A documented case of Legionella infection presenting with rhabdomyolysis and altered mental status
*Unità Operativa di Medicina Interna, Dipartimento Cardio-Toraco-Vascolare, Università di Bologna
Legionnaires’ disease is a form of atypical pneumonia caused by any type of Legionella bacteria. Signs and symptoms include cough, shortness of breath and high fever. Neurological disorders associated with rhabdomyolysis may also, more rarely, occur.
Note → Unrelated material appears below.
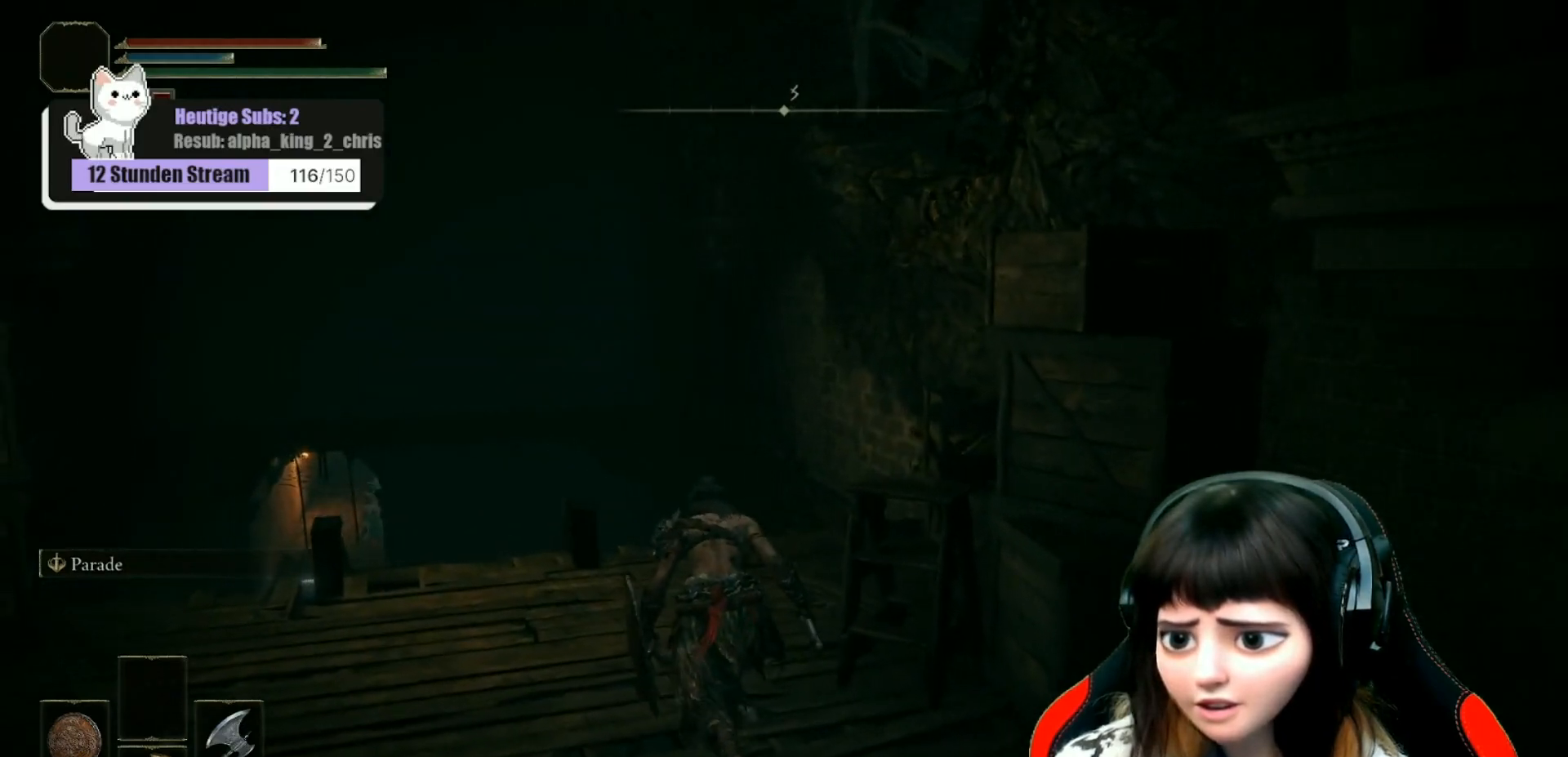
{"buttons": [], "left_stick": "up-left", "right_stick": "center", "events": [[17, "right_stick", "down-right"], [450, "right_stick", "center"]]}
An adult man was admitted to our Internal Medicine Department, with clinical and radiological evidence of pneumonia, then we started a broad-spectrum therapy with beta-lactams and macrolides antibiotics. Patient’s impaired cognition and confusion induced us to perform lumbar puncture which, however, didn’t show any alterations. In addition, he was treated with massive fluid therapy whereas he presented with severely elevated CPK values combined with myalgias, both suggestive of rhabdomyolysis. Detection of soluble Legionella antigen inurine specimen was positive, and consequently antibiotic therapy with levofloxacin was started. After 5 days of therapy the patient recovered completely.
Legionella infection, pneumonia, rhabdomyolysis, urine antigen tests, altered mental status.
We report the case of a 73-year-old man who came to the Emergency Department for fever, cough and asthenia. Chest radiography showed pneumonia of the left lower lobe [fig1] and at the blood tests we documented neutrophilic leukocytosis and increase of inflammation indices.
He was hospitalized in the Internal Medicine Department where, initially, he was treated with ceftriaxone and clarithromycin. At the neurological physical exam he appeared confused, unable to speak fluently and demonstrated difficulty with movements and balance. In addition, he reported visual hallucinations. A cranial CT was performed and showed a chronic cerebral vasculopathy [fig 2]. Results from a lumbar puncture did not prove any anomalies and microbiological analysis were negative in both blood and liquor samples. The urine analysis however, resulted positive for legionella infections. So the initial antibiotic therapy of ceftriaxone and clarithromycin was replaced with levofloxacin.
In addition, an increase in CPK levels (highest value 6166 U/L) were observed and treated with hydration therapy. The patient was discharged in good conditions, with a complete resolution of neurological disorders and a diagnosis of Legionella infection, complicated by rhabdomyolysis and acute confusion episode.